El pilón agota el ruido en el caño de agua que salpica los helechos.
Ahora que amo de nuevo a Goethe, y Loreto pasa a ser un recuerdo de indolente, ahora
llueve.
He dejado de estar, he dejado de ser, me río de las reseñas y de las
críticas literarias. Paso del mundo con las dos manos y culmino un nuevo
consejo de redacción de la revista. Un consejo grandísimo, donde tienen cabida
los unos y los otros. No permanece nadie de los de antes y los nuevos figuran
con su apóstrofe.
Los indolentes irán en el área de la fábula. Los siniestros aparecerán
en el área de los no poetas, y la
vida, ¡ah la vida!, la vida no figura, en homenaje a Loreto.

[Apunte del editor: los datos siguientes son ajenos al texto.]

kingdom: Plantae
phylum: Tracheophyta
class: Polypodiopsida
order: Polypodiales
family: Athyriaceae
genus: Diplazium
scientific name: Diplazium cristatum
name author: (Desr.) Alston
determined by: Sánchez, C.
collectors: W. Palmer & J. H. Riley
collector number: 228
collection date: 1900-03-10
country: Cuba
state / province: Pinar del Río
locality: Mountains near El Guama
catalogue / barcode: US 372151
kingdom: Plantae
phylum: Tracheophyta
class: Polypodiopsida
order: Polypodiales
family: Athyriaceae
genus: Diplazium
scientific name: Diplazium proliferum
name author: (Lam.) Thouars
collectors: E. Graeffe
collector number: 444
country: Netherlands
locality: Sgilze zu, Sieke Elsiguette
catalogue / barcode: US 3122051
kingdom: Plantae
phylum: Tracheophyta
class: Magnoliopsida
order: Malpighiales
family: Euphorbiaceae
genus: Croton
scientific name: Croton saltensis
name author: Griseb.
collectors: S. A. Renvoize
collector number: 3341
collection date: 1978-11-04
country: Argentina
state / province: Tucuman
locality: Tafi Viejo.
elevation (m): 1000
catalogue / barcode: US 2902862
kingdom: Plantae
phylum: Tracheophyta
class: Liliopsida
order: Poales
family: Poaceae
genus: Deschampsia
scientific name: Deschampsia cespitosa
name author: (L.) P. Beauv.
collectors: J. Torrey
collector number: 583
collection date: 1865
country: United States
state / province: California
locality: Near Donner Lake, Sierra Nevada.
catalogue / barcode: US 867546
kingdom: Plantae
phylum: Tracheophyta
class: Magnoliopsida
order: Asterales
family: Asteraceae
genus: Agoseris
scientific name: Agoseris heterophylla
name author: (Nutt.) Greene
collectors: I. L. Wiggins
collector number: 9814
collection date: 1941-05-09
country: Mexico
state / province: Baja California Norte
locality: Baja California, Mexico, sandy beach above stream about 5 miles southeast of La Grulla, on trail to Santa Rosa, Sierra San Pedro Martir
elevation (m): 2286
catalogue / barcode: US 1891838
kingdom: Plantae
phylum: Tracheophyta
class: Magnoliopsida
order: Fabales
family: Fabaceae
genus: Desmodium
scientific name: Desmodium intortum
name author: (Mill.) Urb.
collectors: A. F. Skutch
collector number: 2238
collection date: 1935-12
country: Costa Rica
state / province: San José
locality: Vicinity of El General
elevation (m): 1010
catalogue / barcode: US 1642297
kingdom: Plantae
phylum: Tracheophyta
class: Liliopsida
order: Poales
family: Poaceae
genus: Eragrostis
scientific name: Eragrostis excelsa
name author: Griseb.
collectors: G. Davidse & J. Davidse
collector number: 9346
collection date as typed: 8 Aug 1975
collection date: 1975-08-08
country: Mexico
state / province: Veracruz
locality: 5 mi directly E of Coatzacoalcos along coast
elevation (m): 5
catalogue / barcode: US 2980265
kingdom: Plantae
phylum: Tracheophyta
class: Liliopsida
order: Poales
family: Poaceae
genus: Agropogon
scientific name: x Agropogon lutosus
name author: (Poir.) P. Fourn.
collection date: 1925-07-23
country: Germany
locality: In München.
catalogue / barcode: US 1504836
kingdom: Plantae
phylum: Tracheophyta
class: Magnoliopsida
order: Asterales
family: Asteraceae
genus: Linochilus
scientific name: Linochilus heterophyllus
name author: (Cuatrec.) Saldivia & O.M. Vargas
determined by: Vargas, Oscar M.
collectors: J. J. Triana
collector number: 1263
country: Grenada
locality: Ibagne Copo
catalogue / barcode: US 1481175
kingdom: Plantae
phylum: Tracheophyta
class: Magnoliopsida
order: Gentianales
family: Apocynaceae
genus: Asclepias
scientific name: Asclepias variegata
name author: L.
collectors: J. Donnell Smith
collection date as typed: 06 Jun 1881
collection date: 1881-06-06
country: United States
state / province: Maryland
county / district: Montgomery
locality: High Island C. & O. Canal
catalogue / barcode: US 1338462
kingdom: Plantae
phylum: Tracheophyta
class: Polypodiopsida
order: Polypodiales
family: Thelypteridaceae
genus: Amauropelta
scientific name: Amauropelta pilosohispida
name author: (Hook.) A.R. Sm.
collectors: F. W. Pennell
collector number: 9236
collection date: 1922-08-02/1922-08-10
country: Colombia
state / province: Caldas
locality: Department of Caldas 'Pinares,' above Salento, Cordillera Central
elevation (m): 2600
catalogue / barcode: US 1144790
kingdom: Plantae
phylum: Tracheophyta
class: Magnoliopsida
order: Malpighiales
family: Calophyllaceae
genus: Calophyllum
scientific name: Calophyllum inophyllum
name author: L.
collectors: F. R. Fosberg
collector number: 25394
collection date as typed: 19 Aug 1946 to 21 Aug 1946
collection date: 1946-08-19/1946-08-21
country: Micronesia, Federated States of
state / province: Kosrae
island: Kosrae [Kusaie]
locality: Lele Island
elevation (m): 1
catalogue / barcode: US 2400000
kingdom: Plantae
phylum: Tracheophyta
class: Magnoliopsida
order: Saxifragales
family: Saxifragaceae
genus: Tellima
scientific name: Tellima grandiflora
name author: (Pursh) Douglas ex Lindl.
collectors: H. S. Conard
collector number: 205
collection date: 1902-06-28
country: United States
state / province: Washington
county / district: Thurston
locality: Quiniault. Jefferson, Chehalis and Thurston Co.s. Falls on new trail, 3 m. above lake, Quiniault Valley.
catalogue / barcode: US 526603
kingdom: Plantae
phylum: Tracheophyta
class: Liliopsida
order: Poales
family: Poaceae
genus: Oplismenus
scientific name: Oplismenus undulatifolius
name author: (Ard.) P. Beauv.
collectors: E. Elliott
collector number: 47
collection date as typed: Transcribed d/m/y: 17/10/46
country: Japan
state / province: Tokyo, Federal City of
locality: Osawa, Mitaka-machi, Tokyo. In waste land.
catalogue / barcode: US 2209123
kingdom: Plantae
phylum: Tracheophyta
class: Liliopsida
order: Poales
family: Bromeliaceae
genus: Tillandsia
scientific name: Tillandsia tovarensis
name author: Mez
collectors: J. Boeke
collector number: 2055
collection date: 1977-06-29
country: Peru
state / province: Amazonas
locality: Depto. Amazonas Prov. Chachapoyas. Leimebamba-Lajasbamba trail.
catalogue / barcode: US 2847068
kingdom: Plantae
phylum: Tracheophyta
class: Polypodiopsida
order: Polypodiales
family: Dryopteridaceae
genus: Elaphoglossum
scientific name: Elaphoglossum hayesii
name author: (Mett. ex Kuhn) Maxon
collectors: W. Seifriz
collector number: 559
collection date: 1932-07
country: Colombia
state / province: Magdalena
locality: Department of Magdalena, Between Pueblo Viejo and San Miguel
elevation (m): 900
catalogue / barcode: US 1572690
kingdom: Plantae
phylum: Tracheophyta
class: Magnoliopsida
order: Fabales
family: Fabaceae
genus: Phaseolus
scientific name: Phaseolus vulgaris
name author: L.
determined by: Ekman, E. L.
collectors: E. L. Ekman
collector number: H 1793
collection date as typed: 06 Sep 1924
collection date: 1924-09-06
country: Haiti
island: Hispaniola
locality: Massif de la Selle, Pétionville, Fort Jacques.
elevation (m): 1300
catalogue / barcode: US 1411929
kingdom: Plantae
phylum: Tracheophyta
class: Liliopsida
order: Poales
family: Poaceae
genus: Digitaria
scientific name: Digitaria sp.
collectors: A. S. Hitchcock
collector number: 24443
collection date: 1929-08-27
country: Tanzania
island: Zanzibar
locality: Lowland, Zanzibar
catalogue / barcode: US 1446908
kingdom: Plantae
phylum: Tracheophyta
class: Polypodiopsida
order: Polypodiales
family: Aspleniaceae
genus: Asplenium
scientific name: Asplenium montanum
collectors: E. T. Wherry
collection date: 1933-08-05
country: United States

Tomo con Saúl la última copa, que no la última cena, y sonrío. Lloro
de rabia inmortalizada por lo último que leo.
El amor, como la religión, llena al hombre de mierda. En el fondo de
indolencia. Aquellos que respiran volverán al abismo con la camisa nueva, con la
tela planchada y un poco de vergüenza.
Ahora que te beso y tengo ganas de ti, te alejas. Puñetera la vida que
vivo sin vivir en mí y otros recuerdos de la juventud que dejan de vivir, por
eso mismo.
Loreto era muy bella, si le hablaba despacio procreaba. Si, en cambio,
le recitabas poemas en homenaje a Bécquer, arañaba el viejo banco de madera
para hacerse notar, para dejarse ver. Loreto era sincera.
Voy perdiendo lo mismo que es aquello que uno va desgranando en la
miseria. Leo. Solo leo. Me enamoro de Goethe y de Platón. A Loreto la quise,
pero murió en un accidente de coche y su cuerpo hinchado sobre la cama de su
casa dejó de estar. Dejó de ser. ¡No te rías Loreto!